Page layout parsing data
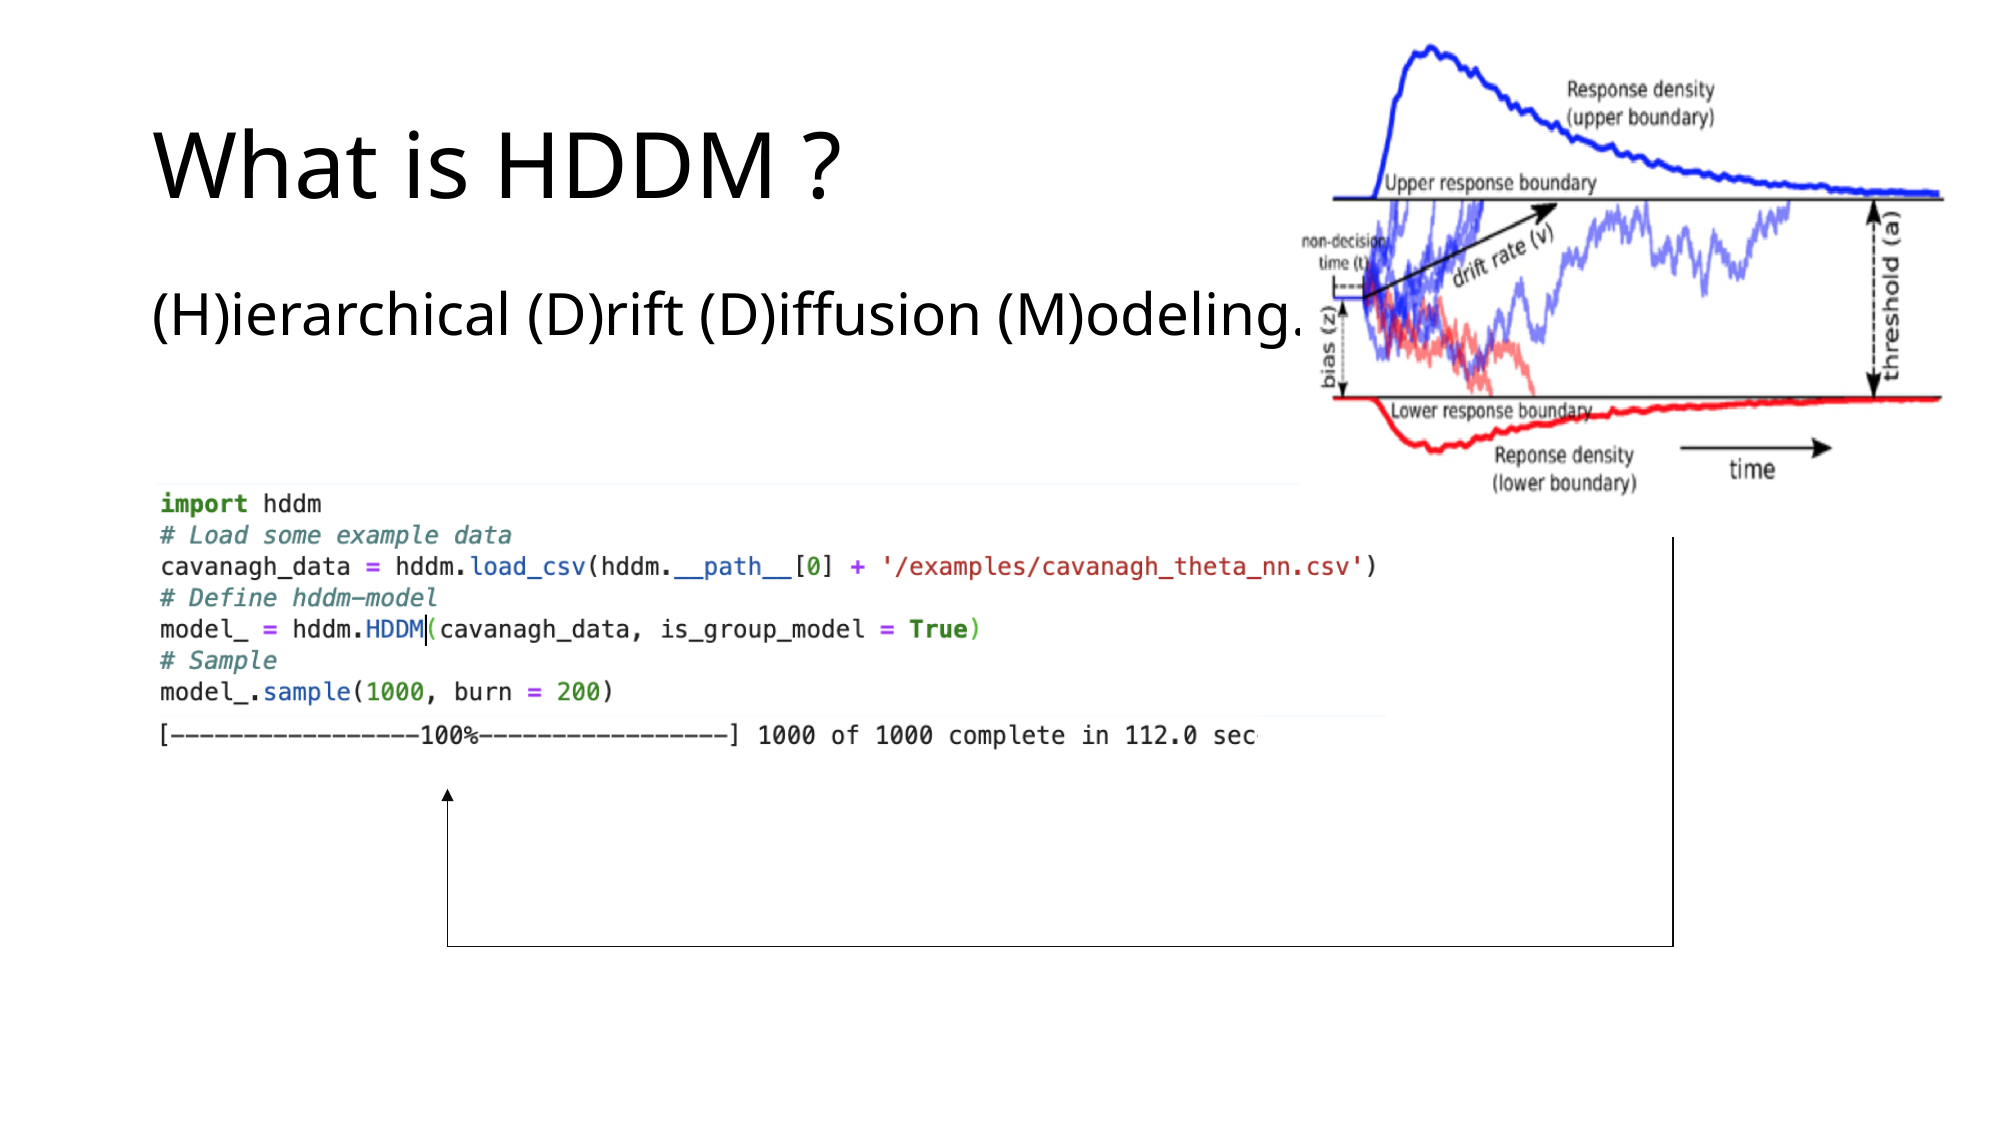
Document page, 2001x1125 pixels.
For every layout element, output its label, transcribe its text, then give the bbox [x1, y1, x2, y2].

list (H)ierarchical (D)rift (D)iffusion (M)odeling…. [137, 277, 1863, 992]
title What is HDDM ? [137, 59, 1300, 277]
picture [141, 39, 1948, 757]
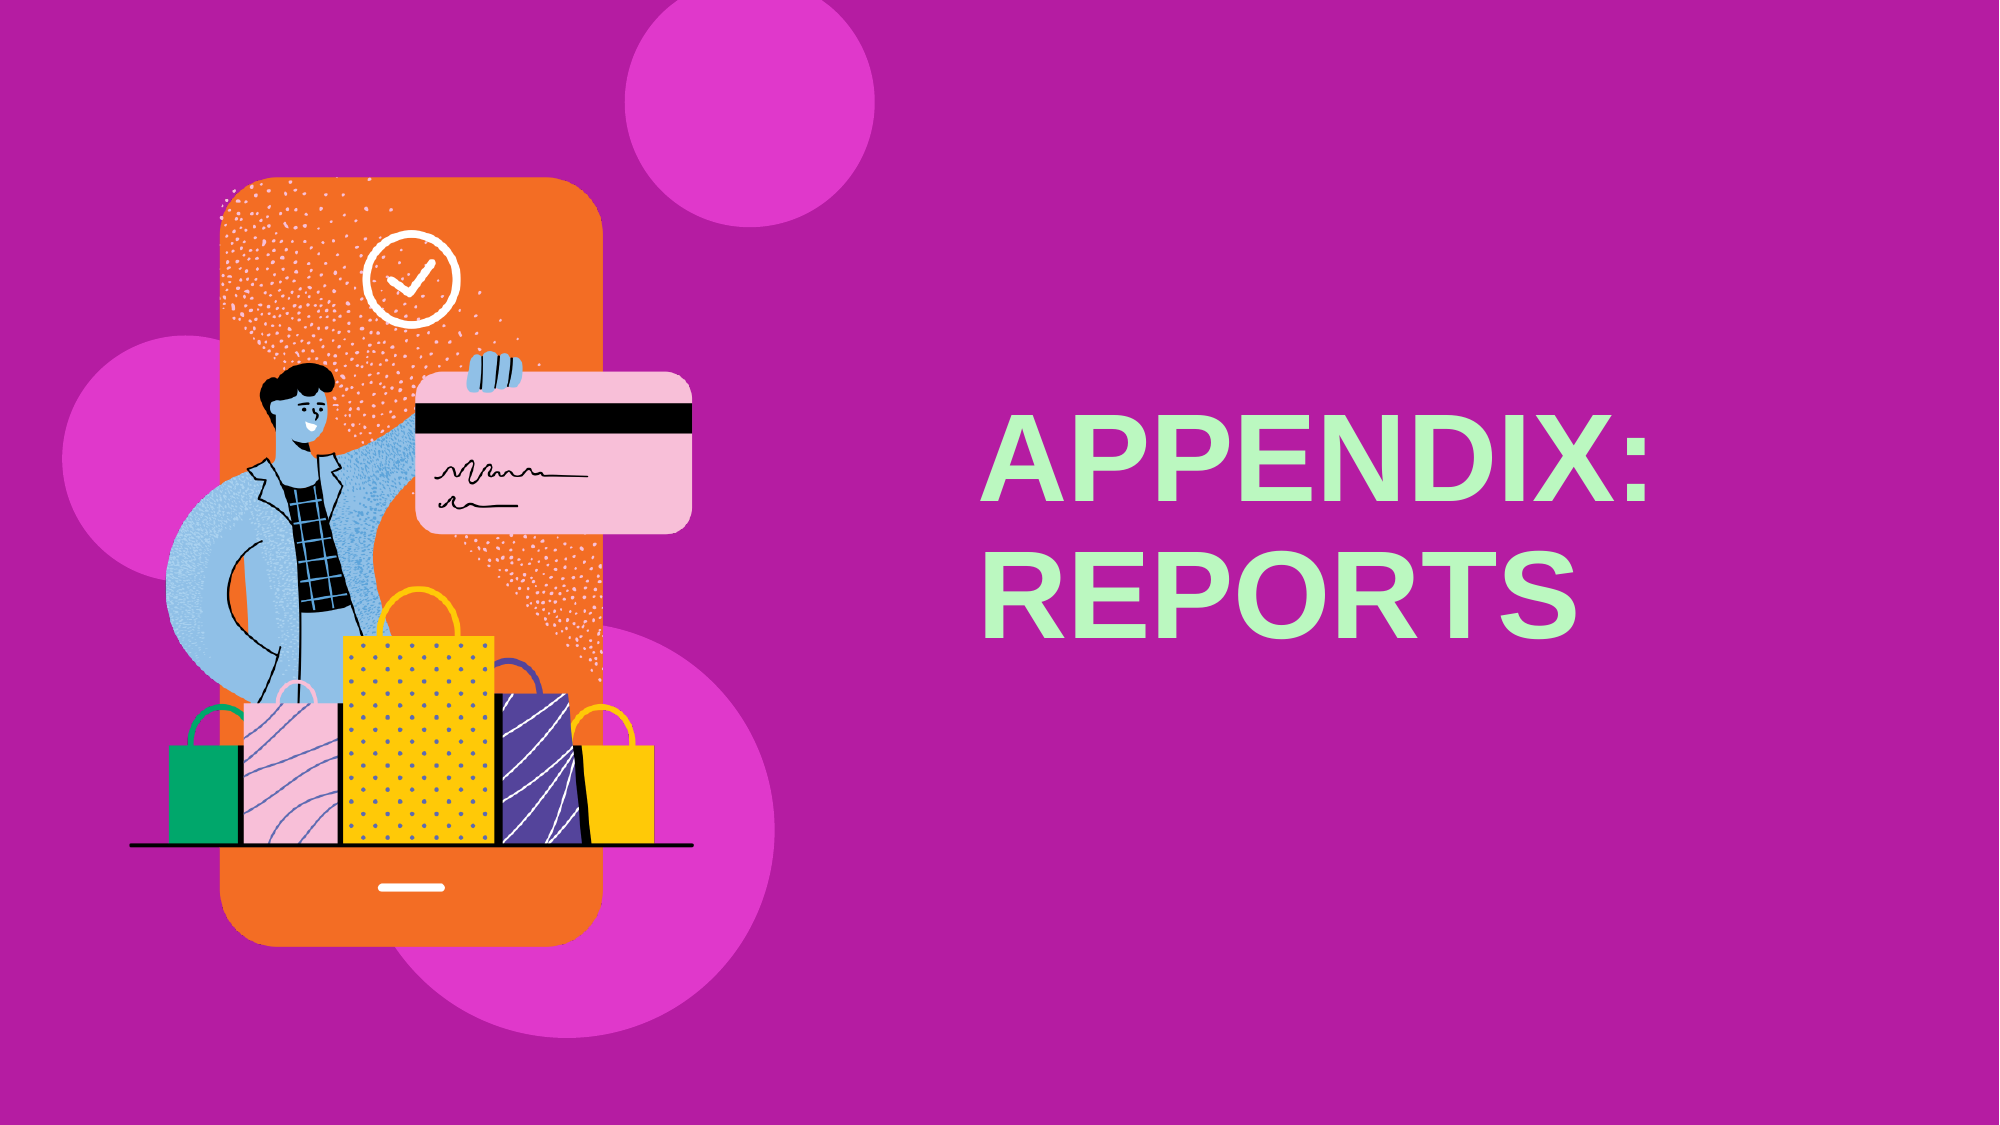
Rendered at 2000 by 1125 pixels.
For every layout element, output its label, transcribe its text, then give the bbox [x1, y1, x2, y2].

text_box APPENDIX: REPORTS [977, 490, 1851, 666]
picture [99, 145, 725, 980]
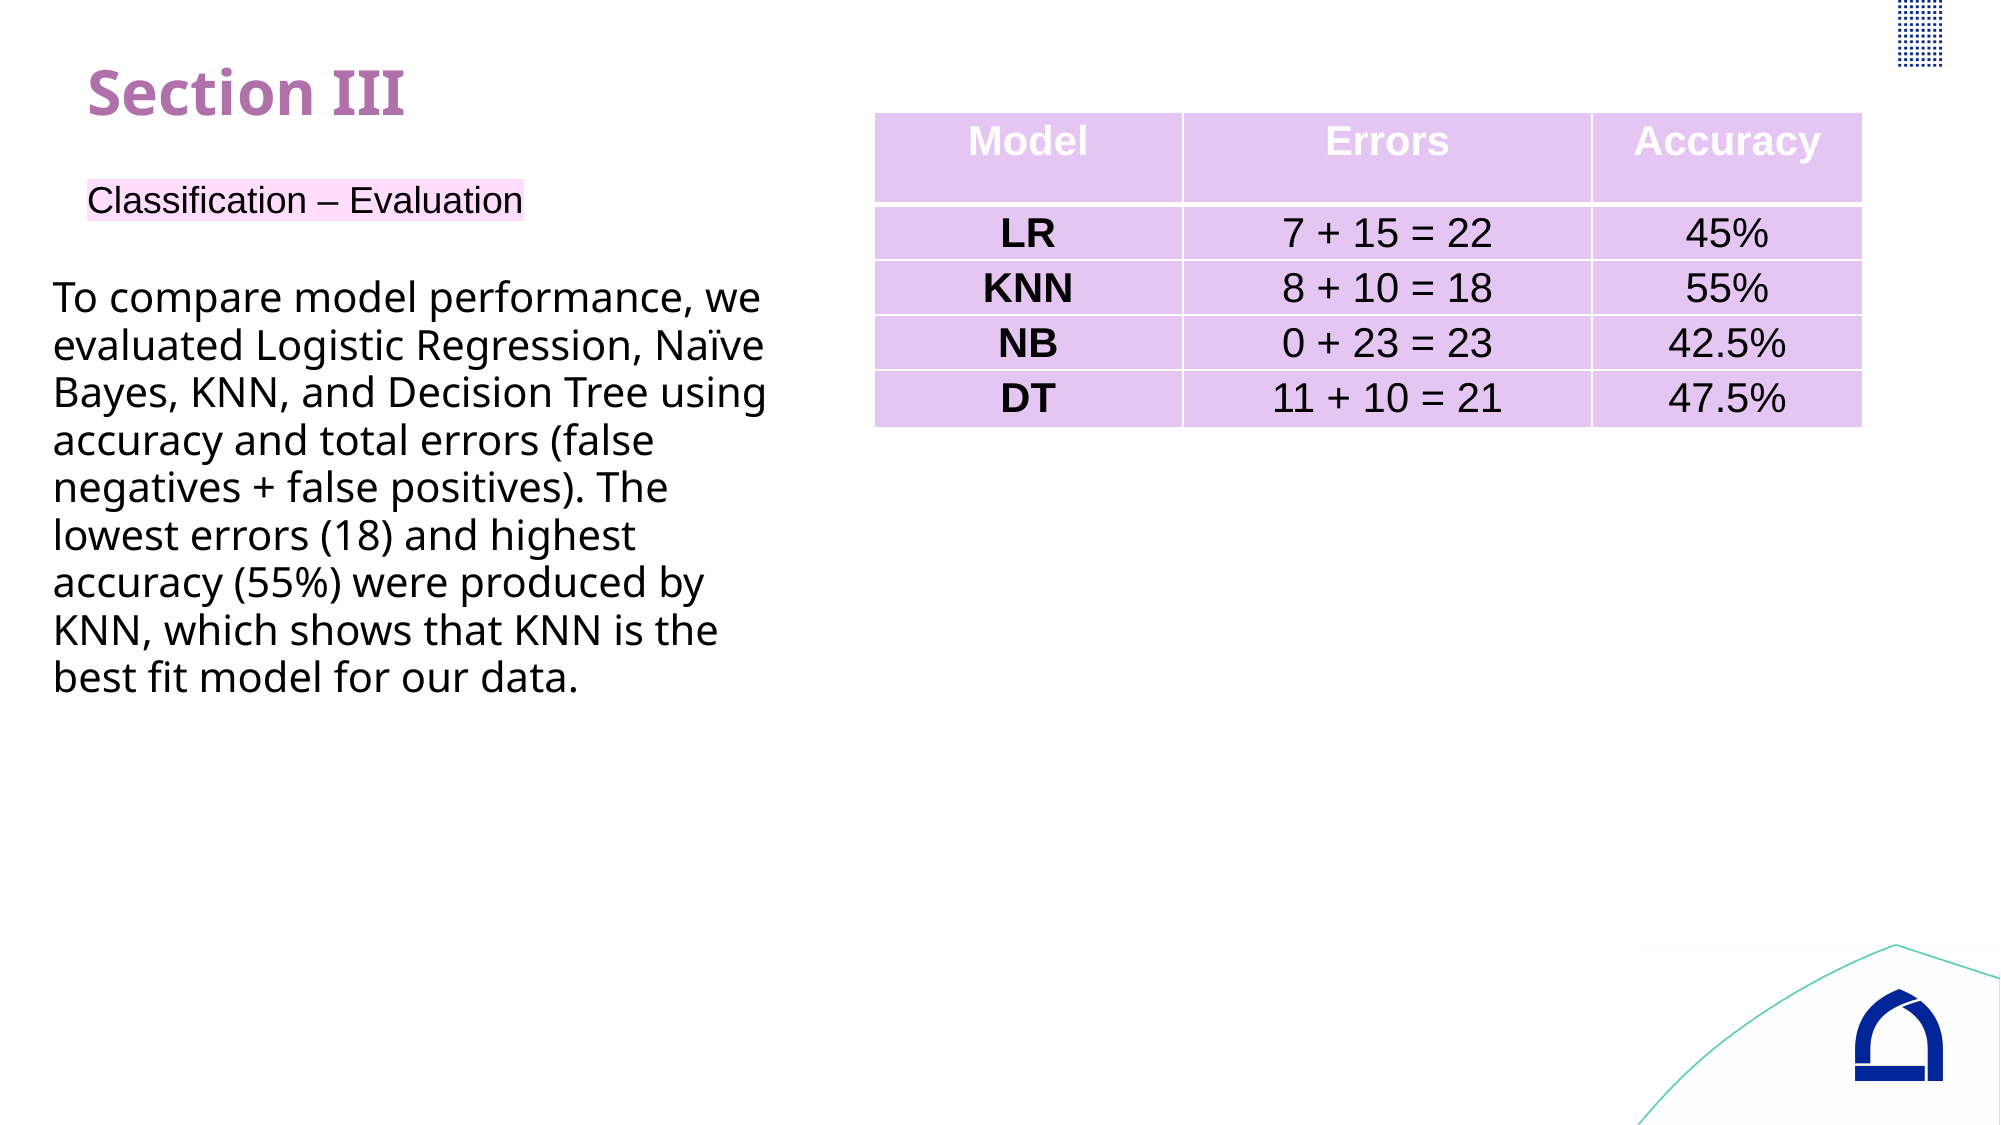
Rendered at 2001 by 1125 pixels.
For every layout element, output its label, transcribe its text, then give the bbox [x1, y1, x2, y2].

table_header Errors [1184, 113, 1591, 202]
table_header Accuracy [1593, 113, 1862, 202]
text_box To compare model performance, we evaluated Logistic Regression, Naïve Bayes, KNN, and Decision Tree using accuracy and total errors (false negatives + false positives). The lowest errors (18) and highest accuracy (55%) were produced by KNN, which shows that KNN is the best fit model for our data. [37, 267, 786, 1033]
table_cell 45% [1593, 207, 1862, 259]
picture [1637, 944, 2000, 1125]
table_cell 0 + 23 = 23 [1184, 316, 1591, 369]
table_cell 8 + 10 = 18 [1184, 261, 1591, 314]
table_cell 47.5% [1593, 371, 1862, 427]
table_cell DT [875, 371, 1182, 427]
table_cell 55% [1593, 261, 1862, 314]
table_cell 11 + 10 = 21 [1184, 371, 1591, 427]
table_cell 42.5% [1593, 316, 1862, 369]
picture [1899, 0, 1942, 67]
table_header Model [875, 113, 1182, 202]
table_cell 7 + 15 = 22 [1184, 207, 1591, 259]
table_cell KNN [875, 261, 1182, 314]
text_box Classification – Evaluation [72, 168, 639, 229]
title Section III [72, 54, 1676, 153]
table_cell NB [875, 316, 1182, 369]
table_cell LR [875, 207, 1182, 259]
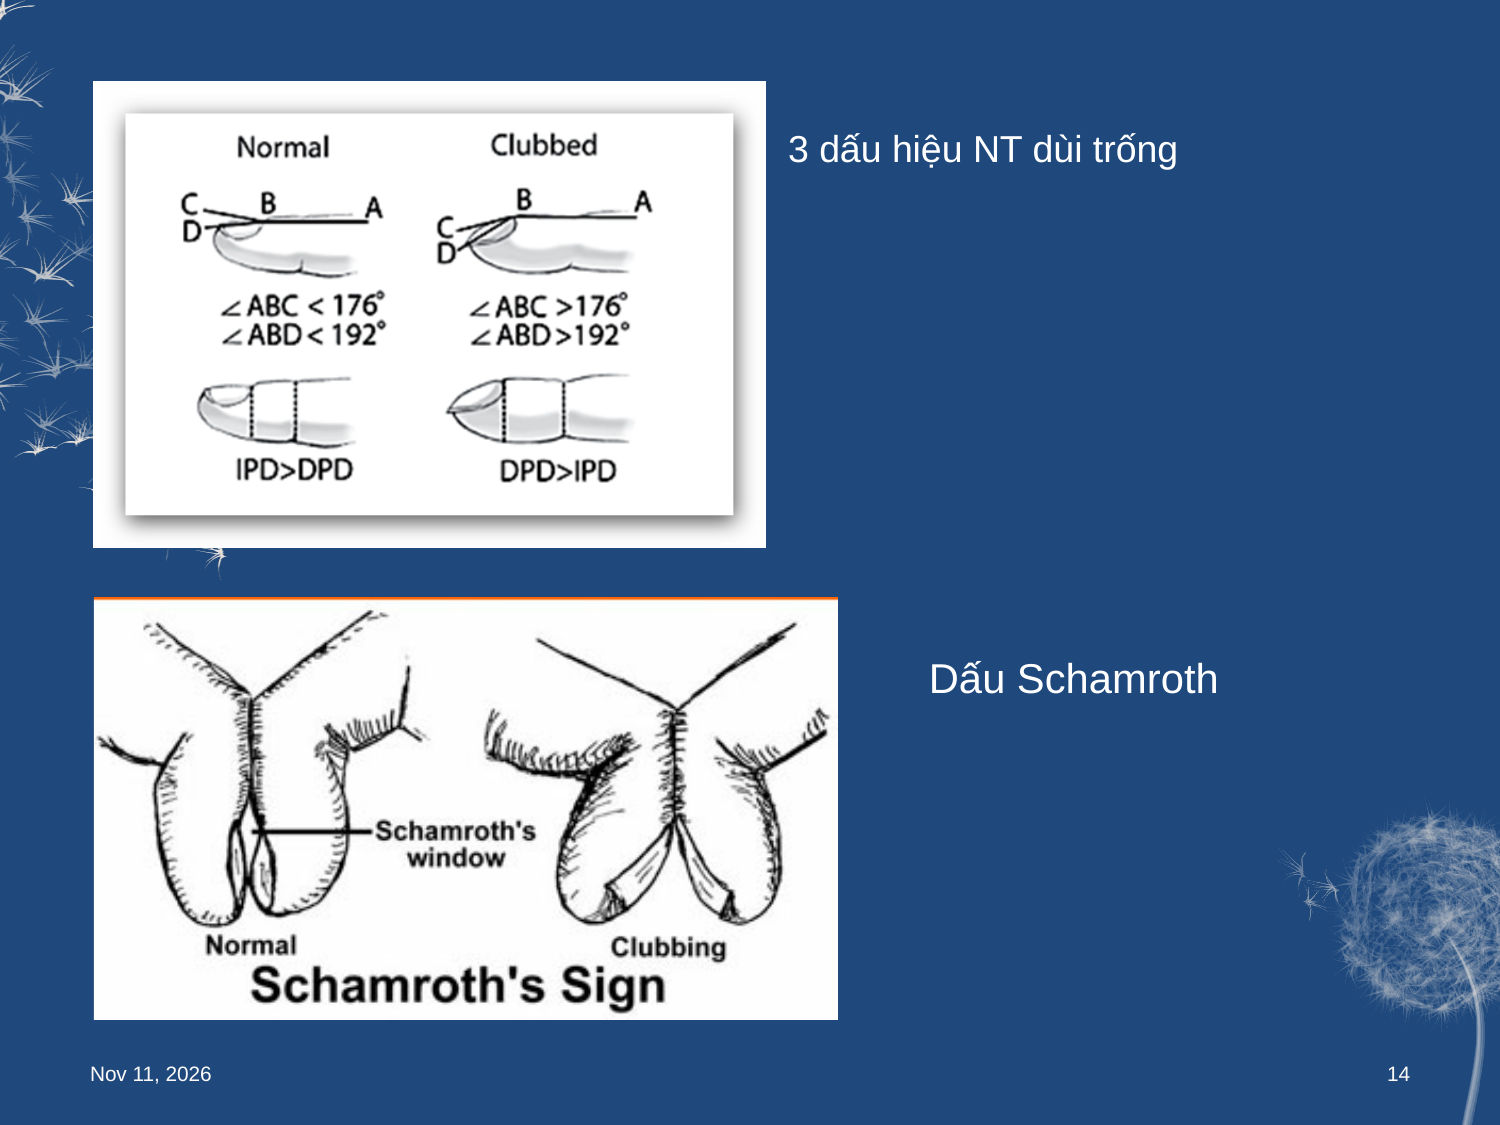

* [TASK PROMPT] Transcribe the complete set of entries verbatim. No pictures belong in the copy.

* [RESULT FOR THIS TASK]
Document page, 2001x1125 pixels.
For every layout element, output its label, transcribe its text, then give the bbox [x1, y1, x2, y2].

list (H)ierarchical (D)rift (D)iffusion (M)odeling…. [137, 277, 1863, 992]
title What is HDDM ? [137, 59, 1300, 277]
picture [141, 39, 1948, 757]
Rendered at 2000 by 1125 pixels.
For every layout element, output its label, transcribe its text, then give the bbox [x1, y1, x2, y2].

text_box APPENDIX: REPORTS [977, 490, 1851, 666]
picture [99, 145, 725, 980]
Rendered at 2001 by 1125 pixels.
For every layout element, output its label, transcribe its text, then give the bbox [x1, y1, x2, y2].

table_header Errors [1184, 113, 1591, 202]
table_header Accuracy [1593, 113, 1862, 202]
text_box To compare model performance, we evaluated Logistic Regression, Naïve Bayes, KNN, and Decision Tree using accuracy and total errors (false negatives + false positives). The lowest errors (18) and highest accuracy (55%) were produced by KNN, which shows that KNN is the best fit model for our data. [37, 267, 786, 1033]
table_cell 45% [1593, 207, 1862, 259]
picture [1637, 944, 2000, 1125]
table_cell 0 + 23 = 23 [1184, 316, 1591, 369]
table_cell 8 + 10 = 18 [1184, 261, 1591, 314]
table_cell 47.5% [1593, 371, 1862, 427]
table_cell DT [875, 371, 1182, 427]
table_cell 55% [1593, 261, 1862, 314]
table_cell 11 + 10 = 21 [1184, 371, 1591, 427]
table_cell 42.5% [1593, 316, 1862, 369]
picture [1899, 0, 1942, 67]
table_header Model [875, 113, 1182, 202]
table_cell 7 + 15 = 22 [1184, 207, 1591, 259]
table_cell KNN [875, 261, 1182, 314]
text_box Classification – Evaluation [72, 168, 639, 229]
title Section III [72, 54, 1676, 153]
table_cell NB [875, 316, 1182, 369]
table_cell LR [875, 207, 1182, 259]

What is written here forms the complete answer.